- [Task material]:

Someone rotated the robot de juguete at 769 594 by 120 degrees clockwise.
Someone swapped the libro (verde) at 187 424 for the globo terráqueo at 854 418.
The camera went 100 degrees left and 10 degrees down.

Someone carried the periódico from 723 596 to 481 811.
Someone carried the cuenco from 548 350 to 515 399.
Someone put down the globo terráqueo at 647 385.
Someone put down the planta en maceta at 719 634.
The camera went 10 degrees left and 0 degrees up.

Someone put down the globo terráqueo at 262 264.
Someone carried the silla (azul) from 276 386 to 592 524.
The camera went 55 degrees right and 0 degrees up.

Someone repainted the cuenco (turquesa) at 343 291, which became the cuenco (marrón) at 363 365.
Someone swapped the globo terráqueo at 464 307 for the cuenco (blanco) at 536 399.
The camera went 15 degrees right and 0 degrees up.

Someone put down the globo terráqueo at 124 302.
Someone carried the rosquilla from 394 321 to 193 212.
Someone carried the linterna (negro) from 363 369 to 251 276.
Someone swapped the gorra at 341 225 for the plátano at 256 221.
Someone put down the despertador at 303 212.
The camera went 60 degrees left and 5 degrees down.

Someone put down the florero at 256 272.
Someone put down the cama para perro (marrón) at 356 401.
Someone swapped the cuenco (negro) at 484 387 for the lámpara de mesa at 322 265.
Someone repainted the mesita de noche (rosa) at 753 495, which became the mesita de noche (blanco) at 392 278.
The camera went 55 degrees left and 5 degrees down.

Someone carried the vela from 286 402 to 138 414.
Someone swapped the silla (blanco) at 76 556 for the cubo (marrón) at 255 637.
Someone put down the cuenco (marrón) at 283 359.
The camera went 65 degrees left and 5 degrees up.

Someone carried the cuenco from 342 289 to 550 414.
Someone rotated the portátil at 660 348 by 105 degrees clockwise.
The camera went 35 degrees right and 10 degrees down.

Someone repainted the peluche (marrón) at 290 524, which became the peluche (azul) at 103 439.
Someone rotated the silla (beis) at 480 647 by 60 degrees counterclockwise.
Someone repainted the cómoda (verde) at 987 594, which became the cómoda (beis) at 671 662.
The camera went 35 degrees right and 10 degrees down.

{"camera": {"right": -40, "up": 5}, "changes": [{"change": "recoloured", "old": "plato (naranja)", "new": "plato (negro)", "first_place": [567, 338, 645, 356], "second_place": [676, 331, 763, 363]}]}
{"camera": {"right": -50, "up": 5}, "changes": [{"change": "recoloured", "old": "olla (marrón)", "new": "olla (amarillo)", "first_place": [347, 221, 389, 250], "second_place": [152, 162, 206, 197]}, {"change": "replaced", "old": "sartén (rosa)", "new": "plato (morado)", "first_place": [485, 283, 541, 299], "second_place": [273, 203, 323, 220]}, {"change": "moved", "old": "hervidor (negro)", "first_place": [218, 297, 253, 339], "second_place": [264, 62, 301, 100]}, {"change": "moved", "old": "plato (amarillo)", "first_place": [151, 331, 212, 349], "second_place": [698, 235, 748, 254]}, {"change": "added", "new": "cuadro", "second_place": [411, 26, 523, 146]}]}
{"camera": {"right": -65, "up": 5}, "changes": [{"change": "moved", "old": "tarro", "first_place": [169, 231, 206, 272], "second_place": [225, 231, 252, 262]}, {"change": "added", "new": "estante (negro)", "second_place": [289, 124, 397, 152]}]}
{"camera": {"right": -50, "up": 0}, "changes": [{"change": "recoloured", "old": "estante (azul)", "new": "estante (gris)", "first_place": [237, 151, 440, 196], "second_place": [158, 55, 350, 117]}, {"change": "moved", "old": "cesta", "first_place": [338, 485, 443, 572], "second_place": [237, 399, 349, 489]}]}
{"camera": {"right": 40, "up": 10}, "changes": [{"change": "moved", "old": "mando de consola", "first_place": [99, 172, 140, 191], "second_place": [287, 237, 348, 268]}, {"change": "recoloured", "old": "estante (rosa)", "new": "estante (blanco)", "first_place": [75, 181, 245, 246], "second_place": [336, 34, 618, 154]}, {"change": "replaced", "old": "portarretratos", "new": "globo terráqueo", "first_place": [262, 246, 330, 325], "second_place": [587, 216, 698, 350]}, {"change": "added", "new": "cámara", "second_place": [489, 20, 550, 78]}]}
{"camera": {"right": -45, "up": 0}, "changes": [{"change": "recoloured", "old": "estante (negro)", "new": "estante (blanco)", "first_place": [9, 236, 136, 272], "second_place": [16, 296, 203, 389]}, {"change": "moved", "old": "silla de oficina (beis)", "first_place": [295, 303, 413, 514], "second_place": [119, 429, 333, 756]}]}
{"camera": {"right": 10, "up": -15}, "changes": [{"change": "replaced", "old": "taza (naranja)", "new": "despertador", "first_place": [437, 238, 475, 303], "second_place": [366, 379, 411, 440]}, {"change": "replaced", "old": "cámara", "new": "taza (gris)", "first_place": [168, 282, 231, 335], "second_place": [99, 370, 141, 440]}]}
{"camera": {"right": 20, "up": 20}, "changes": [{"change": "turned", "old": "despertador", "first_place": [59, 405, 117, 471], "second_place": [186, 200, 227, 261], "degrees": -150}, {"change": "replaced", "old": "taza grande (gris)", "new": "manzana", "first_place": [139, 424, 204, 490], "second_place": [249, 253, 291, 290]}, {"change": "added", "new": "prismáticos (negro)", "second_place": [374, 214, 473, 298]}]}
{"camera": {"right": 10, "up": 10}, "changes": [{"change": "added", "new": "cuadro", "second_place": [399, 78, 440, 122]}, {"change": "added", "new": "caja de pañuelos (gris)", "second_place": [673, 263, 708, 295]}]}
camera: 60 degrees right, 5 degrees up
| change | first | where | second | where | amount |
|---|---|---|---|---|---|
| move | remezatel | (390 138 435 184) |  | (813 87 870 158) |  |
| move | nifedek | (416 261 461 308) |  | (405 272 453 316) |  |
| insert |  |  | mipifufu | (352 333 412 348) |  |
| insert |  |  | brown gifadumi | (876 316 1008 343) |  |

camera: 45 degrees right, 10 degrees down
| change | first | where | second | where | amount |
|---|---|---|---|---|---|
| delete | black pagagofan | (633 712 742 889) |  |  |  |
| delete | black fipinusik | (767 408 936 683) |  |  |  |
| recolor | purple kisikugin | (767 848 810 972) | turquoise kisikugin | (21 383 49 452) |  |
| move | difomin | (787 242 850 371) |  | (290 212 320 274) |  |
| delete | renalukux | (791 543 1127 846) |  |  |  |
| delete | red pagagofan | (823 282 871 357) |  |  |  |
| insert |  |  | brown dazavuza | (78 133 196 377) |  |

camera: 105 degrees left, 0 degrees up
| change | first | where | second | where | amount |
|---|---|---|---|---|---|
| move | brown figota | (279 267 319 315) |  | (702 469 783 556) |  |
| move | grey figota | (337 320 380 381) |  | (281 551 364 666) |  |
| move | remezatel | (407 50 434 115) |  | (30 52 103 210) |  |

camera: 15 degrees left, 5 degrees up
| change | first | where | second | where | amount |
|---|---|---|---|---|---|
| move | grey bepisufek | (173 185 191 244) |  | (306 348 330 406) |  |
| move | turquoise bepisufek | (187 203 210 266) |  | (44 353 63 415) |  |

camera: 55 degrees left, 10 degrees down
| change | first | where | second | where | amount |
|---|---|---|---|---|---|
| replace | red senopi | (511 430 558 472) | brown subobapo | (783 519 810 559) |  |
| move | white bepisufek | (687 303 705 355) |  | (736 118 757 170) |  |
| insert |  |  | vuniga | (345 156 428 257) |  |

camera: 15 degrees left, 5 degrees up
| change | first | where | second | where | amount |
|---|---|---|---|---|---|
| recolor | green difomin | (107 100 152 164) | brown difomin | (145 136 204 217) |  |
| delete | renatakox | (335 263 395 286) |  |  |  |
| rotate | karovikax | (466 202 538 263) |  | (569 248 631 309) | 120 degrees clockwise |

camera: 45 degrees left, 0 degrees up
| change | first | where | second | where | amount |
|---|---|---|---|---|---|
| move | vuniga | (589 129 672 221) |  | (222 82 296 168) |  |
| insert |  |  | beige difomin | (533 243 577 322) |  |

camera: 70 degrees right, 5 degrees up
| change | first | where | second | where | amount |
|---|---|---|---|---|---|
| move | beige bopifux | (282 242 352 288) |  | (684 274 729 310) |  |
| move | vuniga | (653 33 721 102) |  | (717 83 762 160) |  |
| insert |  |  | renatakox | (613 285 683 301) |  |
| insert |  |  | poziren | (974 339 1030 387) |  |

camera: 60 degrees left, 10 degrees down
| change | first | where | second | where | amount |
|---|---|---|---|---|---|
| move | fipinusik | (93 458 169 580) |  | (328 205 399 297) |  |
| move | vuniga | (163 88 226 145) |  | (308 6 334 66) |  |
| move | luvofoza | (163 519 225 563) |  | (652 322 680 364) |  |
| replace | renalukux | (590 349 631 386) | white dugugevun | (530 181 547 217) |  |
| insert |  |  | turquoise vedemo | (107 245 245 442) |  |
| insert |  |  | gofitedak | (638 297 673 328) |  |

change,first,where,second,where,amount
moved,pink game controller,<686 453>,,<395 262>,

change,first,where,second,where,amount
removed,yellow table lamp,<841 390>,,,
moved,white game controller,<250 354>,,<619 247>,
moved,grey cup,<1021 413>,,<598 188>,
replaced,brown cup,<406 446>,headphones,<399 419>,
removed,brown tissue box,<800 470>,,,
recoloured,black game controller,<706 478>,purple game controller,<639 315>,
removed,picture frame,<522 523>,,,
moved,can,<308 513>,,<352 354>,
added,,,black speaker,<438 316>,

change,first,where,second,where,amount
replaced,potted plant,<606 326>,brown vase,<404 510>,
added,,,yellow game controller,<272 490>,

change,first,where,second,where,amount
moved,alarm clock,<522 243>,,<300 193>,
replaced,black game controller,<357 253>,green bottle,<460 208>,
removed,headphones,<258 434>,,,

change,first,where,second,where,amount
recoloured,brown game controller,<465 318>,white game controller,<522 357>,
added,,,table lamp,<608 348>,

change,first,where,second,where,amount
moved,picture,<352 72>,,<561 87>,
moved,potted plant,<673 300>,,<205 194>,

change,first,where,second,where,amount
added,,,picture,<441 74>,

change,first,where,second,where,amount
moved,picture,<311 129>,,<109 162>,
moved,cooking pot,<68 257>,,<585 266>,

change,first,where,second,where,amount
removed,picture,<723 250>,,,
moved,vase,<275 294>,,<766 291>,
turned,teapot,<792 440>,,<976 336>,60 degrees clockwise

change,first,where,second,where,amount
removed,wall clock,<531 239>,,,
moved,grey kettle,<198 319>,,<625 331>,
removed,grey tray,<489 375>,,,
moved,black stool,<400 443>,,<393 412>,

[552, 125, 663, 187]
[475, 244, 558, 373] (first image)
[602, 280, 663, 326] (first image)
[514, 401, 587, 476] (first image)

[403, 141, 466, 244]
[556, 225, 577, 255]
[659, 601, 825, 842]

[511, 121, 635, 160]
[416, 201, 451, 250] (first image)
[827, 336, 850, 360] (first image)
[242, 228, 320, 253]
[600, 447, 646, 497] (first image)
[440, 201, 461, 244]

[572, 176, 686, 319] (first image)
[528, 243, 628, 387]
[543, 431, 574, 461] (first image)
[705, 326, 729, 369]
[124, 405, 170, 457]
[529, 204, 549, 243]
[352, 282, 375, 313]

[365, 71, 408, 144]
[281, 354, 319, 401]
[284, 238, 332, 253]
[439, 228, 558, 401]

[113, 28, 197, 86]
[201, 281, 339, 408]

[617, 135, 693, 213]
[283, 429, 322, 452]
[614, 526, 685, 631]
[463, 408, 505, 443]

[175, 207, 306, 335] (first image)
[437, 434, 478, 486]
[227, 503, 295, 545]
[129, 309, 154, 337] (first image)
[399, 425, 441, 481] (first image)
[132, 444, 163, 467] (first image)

- [Exercise brief]:
The range runs from the line with "remezatel | (390" up to and including the line with "mipifufu | (352" in the listing above; please write out exactly those lines and nothing more.

- [Your response]:
| move | remezatel | (390 138 435 184) |  | (813 87 870 158) |  |
| move | nifedek | (416 261 461 308) |  | (405 272 453 316) |  |
| insert |  |  | mipifufu | (352 333 412 348) |  |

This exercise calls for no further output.